[Records excerpted from a collection]

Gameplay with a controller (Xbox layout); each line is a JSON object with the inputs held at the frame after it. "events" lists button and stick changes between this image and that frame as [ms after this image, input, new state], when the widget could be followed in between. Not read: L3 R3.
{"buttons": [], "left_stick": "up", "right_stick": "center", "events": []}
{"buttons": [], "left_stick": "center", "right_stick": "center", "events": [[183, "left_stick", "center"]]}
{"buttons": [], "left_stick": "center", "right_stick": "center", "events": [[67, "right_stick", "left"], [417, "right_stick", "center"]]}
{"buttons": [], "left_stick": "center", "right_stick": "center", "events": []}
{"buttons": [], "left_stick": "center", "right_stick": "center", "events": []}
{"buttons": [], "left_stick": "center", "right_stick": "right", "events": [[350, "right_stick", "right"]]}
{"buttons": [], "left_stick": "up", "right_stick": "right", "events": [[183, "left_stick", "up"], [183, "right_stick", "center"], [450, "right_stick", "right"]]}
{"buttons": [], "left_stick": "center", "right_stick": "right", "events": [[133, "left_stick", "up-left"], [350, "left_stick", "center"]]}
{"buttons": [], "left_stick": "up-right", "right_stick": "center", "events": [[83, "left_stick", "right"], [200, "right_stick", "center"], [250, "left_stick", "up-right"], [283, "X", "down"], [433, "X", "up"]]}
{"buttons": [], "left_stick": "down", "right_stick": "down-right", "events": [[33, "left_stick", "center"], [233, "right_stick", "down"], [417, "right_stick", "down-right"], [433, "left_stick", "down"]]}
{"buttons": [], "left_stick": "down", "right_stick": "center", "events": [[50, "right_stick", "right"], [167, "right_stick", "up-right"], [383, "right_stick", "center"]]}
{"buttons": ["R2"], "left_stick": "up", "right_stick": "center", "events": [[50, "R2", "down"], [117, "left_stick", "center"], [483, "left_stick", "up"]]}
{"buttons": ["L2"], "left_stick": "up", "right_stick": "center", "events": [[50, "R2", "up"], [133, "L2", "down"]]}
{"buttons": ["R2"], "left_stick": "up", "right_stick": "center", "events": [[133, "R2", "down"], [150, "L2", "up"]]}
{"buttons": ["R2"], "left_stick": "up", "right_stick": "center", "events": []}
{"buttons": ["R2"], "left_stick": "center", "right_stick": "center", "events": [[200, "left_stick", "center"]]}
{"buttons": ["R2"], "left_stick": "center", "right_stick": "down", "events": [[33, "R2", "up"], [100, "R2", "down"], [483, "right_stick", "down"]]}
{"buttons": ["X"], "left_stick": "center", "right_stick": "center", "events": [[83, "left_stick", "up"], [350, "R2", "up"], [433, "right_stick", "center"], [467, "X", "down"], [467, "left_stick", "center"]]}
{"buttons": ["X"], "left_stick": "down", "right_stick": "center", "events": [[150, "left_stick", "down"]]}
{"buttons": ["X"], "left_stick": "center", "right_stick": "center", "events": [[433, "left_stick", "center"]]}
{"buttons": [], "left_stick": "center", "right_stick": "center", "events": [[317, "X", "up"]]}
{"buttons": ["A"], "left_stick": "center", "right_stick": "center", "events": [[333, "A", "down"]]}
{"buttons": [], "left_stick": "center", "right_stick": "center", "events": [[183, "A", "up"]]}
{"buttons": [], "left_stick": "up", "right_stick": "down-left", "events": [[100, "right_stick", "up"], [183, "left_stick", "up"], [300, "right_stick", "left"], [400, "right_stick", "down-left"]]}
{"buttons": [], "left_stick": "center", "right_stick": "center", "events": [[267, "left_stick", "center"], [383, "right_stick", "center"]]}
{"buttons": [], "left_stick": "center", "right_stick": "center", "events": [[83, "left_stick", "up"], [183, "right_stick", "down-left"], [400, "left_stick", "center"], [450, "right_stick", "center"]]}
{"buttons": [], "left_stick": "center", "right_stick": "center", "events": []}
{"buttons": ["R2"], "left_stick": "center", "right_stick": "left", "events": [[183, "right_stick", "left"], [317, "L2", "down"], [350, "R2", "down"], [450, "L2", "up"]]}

--- Exercise ---
Output each line of the records above exactly.

--- Answer to the problem ---
Gameplay with a controller (Xbox layout); each line is a JSON object with the inputs held at the frame after it. "events" lists button and stick changes between this image and that frame as [ms after this image, input, new state], when the widget could be followed in between. Not read: L3 R3.
{"buttons": [], "left_stick": "up", "right_stick": "center", "events": []}
{"buttons": [], "left_stick": "center", "right_stick": "center", "events": [[183, "left_stick", "center"]]}
{"buttons": [], "left_stick": "center", "right_stick": "center", "events": [[67, "right_stick", "left"], [417, "right_stick", "center"]]}
{"buttons": [], "left_stick": "center", "right_stick": "center", "events": []}
{"buttons": [], "left_stick": "center", "right_stick": "center", "events": []}
{"buttons": [], "left_stick": "center", "right_stick": "right", "events": [[350, "right_stick", "right"]]}
{"buttons": [], "left_stick": "up", "right_stick": "right", "events": [[183, "left_stick", "up"], [183, "right_stick", "center"], [450, "right_stick", "right"]]}
{"buttons": [], "left_stick": "center", "right_stick": "right", "events": [[133, "left_stick", "up-left"], [350, "left_stick", "center"]]}
{"buttons": [], "left_stick": "up-right", "right_stick": "center", "events": [[83, "left_stick", "right"], [200, "right_stick", "center"], [250, "left_stick", "up-right"], [283, "X", "down"], [433, "X", "up"]]}
{"buttons": [], "left_stick": "down", "right_stick": "down-right", "events": [[33, "left_stick", "center"], [233, "right_stick", "down"], [417, "right_stick", "down-right"], [433, "left_stick", "down"]]}
{"buttons": [], "left_stick": "down", "right_stick": "center", "events": [[50, "right_stick", "right"], [167, "right_stick", "up-right"], [383, "right_stick", "center"]]}
{"buttons": ["R2"], "left_stick": "up", "right_stick": "center", "events": [[50, "R2", "down"], [117, "left_stick", "center"], [483, "left_stick", "up"]]}
{"buttons": ["L2"], "left_stick": "up", "right_stick": "center", "events": [[50, "R2", "up"], [133, "L2", "down"]]}
{"buttons": ["R2"], "left_stick": "up", "right_stick": "center", "events": [[133, "R2", "down"], [150, "L2", "up"]]}
{"buttons": ["R2"], "left_stick": "up", "right_stick": "center", "events": []}
{"buttons": ["R2"], "left_stick": "center", "right_stick": "center", "events": [[200, "left_stick", "center"]]}
{"buttons": ["R2"], "left_stick": "center", "right_stick": "down", "events": [[33, "R2", "up"], [100, "R2", "down"], [483, "right_stick", "down"]]}
{"buttons": ["X"], "left_stick": "center", "right_stick": "center", "events": [[83, "left_stick", "up"], [350, "R2", "up"], [433, "right_stick", "center"], [467, "X", "down"], [467, "left_stick", "center"]]}
{"buttons": ["X"], "left_stick": "down", "right_stick": "center", "events": [[150, "left_stick", "down"]]}
{"buttons": ["X"], "left_stick": "center", "right_stick": "center", "events": [[433, "left_stick", "center"]]}
{"buttons": [], "left_stick": "center", "right_stick": "center", "events": [[317, "X", "up"]]}
{"buttons": ["A"], "left_stick": "center", "right_stick": "center", "events": [[333, "A", "down"]]}
{"buttons": [], "left_stick": "center", "right_stick": "center", "events": [[183, "A", "up"]]}
{"buttons": [], "left_stick": "up", "right_stick": "down-left", "events": [[100, "right_stick", "up"], [183, "left_stick", "up"], [300, "right_stick", "left"], [400, "right_stick", "down-left"]]}
{"buttons": [], "left_stick": "center", "right_stick": "center", "events": [[267, "left_stick", "center"], [383, "right_stick", "center"]]}
{"buttons": [], "left_stick": "center", "right_stick": "center", "events": [[83, "left_stick", "up"], [183, "right_stick", "down-left"], [400, "left_stick", "center"], [450, "right_stick", "center"]]}
{"buttons": [], "left_stick": "center", "right_stick": "center", "events": []}
{"buttons": ["R2"], "left_stick": "center", "right_stick": "left", "events": [[183, "right_stick", "left"], [317, "L2", "down"], [350, "R2", "down"], [450, "L2", "up"]]}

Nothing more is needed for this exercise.